• [Secção de texto]

O PSD colocou hoje ao Governo as suas condições para se voltar a sentar à mesa das negociações sobre chips e Scuts.
Numa carta enviada ao ministro dos Assuntos Parlamentares, Jorge Lacão, o líder parlamentar do PSD escreveu preto no branco as informações de que precisa para preparar um encontro e sem as quais entende "ser desnecessária a realização de qualquer reunião". À cabeça está a calendarização da introdução de portagens nas sete Scut e a definição das isenções nos lanços abrangidos.
Neste ponto, o PSD quer uma proposta de tipificação de “carácter excepcional” das isenções, embora Pedro Passos Coelho já tenha esclarecido a posição do PSD: As isenções só são aceitáveis quando a Scut foi construída em cima de uma outra via como é o caso da A25 (antiga IP5).
Antes de reunir com o Governo, Macedo quer saber os “critérios de discriminação positiva", ou seja, as reduções no preço das portagens para os residentes e empresas e o seu "impacto financeiro”. Segundo o PSD, já há acordo de princípio sobre a discriminação mas falta saber os critérios. Há acordo também na questão do fim da obrigatoriedade do chip de matrícula como forma de pagamento, mas o PSD quer essa proposta preto no branco e quer saber quais as formas alternativas.

• [Trabalho solicitado]
**a)** Reescreva sob a forma de lista o parágrafo do texto sobre as negociações das Scut que começa por "Antes de reunir com o Governo", mantendo os factos principais.
**b)** Segundo o texto sobre as negociações das Scut, a quem foi enviada a carta do líder parlamentar do PSD?
**c)** Prossiga o texto sobre as negociações das Scut a partir da última frase apresentada.
A listagem que se segue provém de uma fonte distinta.

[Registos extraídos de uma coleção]

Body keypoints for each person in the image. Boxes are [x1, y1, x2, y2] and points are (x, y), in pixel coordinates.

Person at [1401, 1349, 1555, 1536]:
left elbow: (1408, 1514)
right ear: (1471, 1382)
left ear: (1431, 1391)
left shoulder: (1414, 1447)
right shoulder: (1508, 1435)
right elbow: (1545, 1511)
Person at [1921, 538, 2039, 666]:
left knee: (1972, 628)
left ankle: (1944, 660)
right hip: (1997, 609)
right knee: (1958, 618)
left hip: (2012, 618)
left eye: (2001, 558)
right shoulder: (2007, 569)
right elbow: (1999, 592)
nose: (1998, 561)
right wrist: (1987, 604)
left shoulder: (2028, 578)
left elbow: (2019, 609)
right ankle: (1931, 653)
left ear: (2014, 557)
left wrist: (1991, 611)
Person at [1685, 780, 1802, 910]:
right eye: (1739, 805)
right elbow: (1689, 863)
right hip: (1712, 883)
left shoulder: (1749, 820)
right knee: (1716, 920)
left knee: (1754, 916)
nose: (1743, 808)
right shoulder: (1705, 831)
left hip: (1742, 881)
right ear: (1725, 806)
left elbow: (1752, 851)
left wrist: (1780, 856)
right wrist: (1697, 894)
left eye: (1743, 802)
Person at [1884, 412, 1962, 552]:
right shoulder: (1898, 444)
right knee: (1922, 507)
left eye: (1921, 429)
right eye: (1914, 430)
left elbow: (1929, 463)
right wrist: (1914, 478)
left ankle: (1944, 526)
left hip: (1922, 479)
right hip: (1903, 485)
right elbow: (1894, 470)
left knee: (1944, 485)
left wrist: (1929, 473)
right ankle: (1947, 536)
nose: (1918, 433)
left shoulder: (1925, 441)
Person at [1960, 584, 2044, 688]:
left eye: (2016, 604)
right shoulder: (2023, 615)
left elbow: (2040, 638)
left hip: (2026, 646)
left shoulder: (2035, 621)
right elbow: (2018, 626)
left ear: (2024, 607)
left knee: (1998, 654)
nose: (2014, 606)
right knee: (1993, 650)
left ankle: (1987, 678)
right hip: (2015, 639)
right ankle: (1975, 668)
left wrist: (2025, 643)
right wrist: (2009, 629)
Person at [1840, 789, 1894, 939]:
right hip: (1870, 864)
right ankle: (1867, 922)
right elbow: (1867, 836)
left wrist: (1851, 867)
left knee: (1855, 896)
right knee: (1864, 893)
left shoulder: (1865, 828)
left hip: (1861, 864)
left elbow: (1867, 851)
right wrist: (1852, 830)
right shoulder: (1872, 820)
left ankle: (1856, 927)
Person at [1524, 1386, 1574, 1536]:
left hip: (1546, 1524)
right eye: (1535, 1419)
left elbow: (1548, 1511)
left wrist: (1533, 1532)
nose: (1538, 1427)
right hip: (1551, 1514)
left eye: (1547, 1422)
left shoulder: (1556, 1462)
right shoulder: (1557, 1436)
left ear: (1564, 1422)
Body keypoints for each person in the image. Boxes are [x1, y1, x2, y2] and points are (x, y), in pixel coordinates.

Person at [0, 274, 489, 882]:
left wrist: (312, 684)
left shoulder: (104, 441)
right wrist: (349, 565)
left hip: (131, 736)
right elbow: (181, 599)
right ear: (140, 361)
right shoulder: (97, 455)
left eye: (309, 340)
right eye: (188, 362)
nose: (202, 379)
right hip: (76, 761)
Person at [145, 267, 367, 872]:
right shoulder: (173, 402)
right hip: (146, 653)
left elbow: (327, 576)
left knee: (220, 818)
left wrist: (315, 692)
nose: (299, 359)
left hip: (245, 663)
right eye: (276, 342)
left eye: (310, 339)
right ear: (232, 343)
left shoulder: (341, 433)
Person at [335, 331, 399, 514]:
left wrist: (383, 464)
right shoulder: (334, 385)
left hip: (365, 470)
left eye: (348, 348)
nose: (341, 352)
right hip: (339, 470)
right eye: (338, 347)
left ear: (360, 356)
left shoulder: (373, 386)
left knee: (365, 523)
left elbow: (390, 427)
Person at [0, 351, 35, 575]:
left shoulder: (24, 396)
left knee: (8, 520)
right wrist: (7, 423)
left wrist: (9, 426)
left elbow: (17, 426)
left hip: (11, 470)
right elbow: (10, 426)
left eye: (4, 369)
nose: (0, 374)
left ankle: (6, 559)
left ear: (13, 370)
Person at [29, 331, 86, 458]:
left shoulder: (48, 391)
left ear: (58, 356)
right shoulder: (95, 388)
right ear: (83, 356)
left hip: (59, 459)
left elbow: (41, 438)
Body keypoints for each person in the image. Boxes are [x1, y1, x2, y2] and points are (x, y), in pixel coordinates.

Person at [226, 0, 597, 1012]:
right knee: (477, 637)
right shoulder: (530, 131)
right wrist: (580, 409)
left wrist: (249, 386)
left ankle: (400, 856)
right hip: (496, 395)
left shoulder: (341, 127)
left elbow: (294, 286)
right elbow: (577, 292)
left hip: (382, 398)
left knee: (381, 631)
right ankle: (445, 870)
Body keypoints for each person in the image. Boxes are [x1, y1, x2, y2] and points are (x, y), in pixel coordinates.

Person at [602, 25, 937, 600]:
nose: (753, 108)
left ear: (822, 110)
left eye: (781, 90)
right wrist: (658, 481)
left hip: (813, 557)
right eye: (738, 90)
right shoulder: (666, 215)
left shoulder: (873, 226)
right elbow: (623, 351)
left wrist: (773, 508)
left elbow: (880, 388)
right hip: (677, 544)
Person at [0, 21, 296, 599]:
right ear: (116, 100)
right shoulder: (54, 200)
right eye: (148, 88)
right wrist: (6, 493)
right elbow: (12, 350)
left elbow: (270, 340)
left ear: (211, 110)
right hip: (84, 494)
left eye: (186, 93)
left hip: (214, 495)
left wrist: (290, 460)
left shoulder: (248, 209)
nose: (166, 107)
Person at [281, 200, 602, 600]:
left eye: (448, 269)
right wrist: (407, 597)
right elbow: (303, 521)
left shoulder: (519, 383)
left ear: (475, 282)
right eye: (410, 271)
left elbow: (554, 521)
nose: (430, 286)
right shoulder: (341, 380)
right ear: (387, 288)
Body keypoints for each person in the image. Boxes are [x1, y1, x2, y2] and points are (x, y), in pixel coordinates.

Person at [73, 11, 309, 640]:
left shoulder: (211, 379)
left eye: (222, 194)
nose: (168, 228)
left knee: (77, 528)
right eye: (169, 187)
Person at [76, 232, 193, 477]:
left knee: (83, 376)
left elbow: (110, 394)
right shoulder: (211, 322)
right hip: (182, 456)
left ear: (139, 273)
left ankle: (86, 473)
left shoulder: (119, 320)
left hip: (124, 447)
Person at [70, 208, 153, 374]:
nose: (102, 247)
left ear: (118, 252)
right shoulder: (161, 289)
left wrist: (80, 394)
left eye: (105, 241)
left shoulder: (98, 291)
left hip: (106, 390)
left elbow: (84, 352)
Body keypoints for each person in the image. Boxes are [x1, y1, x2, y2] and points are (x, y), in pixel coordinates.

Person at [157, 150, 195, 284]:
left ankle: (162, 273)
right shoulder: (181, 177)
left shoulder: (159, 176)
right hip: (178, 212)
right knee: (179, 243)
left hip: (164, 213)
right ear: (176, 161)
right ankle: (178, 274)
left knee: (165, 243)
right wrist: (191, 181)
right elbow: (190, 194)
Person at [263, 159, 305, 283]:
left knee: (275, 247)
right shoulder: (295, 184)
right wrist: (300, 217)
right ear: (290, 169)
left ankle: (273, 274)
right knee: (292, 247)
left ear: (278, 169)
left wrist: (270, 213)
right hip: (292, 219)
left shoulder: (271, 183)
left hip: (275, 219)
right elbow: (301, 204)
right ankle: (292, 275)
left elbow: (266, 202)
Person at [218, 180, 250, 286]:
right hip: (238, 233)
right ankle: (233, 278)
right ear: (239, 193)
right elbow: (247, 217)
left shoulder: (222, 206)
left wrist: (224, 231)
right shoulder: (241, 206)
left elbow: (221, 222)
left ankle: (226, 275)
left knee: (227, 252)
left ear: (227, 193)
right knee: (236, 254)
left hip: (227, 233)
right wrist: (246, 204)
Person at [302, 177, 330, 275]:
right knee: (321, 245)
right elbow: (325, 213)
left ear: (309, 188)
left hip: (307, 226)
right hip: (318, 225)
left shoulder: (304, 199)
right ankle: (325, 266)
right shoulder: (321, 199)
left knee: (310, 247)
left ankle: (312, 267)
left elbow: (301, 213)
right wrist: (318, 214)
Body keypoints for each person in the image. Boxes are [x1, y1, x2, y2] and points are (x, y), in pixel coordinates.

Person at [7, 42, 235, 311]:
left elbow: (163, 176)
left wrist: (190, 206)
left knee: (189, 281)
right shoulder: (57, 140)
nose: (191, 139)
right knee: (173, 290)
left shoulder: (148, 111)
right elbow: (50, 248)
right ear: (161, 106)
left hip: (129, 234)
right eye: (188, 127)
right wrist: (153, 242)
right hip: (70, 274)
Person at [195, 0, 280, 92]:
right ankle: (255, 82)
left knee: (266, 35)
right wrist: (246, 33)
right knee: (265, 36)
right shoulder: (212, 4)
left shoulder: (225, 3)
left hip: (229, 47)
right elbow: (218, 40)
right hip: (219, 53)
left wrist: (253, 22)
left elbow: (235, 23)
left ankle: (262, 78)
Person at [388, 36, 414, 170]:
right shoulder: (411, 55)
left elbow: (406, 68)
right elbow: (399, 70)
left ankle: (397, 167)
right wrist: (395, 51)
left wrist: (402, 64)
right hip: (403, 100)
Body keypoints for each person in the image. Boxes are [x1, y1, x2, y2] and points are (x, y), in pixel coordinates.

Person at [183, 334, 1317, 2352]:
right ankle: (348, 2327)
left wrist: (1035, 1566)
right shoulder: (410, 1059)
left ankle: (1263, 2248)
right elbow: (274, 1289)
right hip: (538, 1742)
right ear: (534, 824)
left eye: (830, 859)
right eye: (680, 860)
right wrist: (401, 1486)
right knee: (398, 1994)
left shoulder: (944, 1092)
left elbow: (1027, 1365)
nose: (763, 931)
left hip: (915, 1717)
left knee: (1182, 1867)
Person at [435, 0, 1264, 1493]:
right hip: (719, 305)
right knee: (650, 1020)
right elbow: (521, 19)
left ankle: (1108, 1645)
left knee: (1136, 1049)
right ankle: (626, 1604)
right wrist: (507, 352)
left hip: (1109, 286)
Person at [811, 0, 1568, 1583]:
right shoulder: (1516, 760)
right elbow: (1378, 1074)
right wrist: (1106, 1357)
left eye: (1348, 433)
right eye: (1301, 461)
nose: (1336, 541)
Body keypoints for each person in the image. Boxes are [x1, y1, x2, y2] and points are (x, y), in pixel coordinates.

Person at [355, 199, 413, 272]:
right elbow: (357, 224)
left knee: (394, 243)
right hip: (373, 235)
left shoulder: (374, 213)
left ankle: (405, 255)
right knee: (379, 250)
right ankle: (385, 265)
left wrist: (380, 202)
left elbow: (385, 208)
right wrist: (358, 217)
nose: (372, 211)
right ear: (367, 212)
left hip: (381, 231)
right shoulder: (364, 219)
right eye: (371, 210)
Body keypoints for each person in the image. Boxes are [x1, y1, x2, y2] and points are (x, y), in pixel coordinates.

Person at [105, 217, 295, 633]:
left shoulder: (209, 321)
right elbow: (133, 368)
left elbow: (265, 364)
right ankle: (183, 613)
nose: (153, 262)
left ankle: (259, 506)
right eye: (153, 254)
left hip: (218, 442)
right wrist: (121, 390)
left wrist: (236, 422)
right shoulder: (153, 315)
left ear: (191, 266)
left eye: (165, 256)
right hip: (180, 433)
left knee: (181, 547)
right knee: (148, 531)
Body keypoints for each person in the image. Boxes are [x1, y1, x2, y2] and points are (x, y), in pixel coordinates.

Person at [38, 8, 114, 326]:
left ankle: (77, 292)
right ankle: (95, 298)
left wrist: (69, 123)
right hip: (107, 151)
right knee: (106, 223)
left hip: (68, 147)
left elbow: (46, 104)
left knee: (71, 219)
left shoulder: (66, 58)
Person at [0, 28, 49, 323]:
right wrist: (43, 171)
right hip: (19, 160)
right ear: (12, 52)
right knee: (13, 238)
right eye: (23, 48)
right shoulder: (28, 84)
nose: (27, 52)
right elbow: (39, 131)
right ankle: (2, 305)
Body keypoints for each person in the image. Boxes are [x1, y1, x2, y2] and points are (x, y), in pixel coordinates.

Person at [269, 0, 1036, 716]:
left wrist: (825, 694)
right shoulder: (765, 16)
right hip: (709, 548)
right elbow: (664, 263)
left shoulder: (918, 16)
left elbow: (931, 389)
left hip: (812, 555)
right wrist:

• [Tarefas resolvidas]
**a)**
- Antes de reunir com o Governo, Macedo quer conhecer os critérios de discriminação positiva, isto é, as reduções no preço das portagens para residentes e empresas, bem como o respetivo impacto financeiro.
- Segundo o PSD, já existe acordo de princípio sobre a discriminação, mas faltam os critérios.
- Há igualmente acordo quanto ao fim da obrigatoriedade do chip de matrícula como forma de pagamento.
- O PSD quer, contudo, essa proposta por escrito e pretende saber quais as formas alternativas de pagamento.

**b)** Ao ministro dos Assuntos Parlamentares, Jorge Lacão.

**c)**
O PSD também quer conhecer, antecipadamente, a proposta de lei que garante a utilização do identificador electrónico é apenas destinado à cobrança de portagens, a regulação para pagamento das portagens por carros estrangeiros e utilizadores de carros alugados.
A iniciativa da carta de Miguel Macedo a Jorge Lacão surgiu depois de uma reunião da Comissão Permanente do PSD, núcleo de direcção mais restrito do partido.
Segunda-feira à noite, no programa da RTP Prós e Contras, o ministro tentou transformar aquilo que o PSD achava que seria “uma conversa” numa reunião formal de negociação, mas nada ficou acertado em definitivo.
Antes de ser anunciado o envio da carta ao Governo, o PSD garantiu que não tinha qualquer reunião prevista: nem se realizou às 12h00 horas, como queria Lacão, nem estava agendada qualquer encontro para a tarde.
O ministro dos Assuntos Parlamentares ainda não comentou esta proposta do PSD.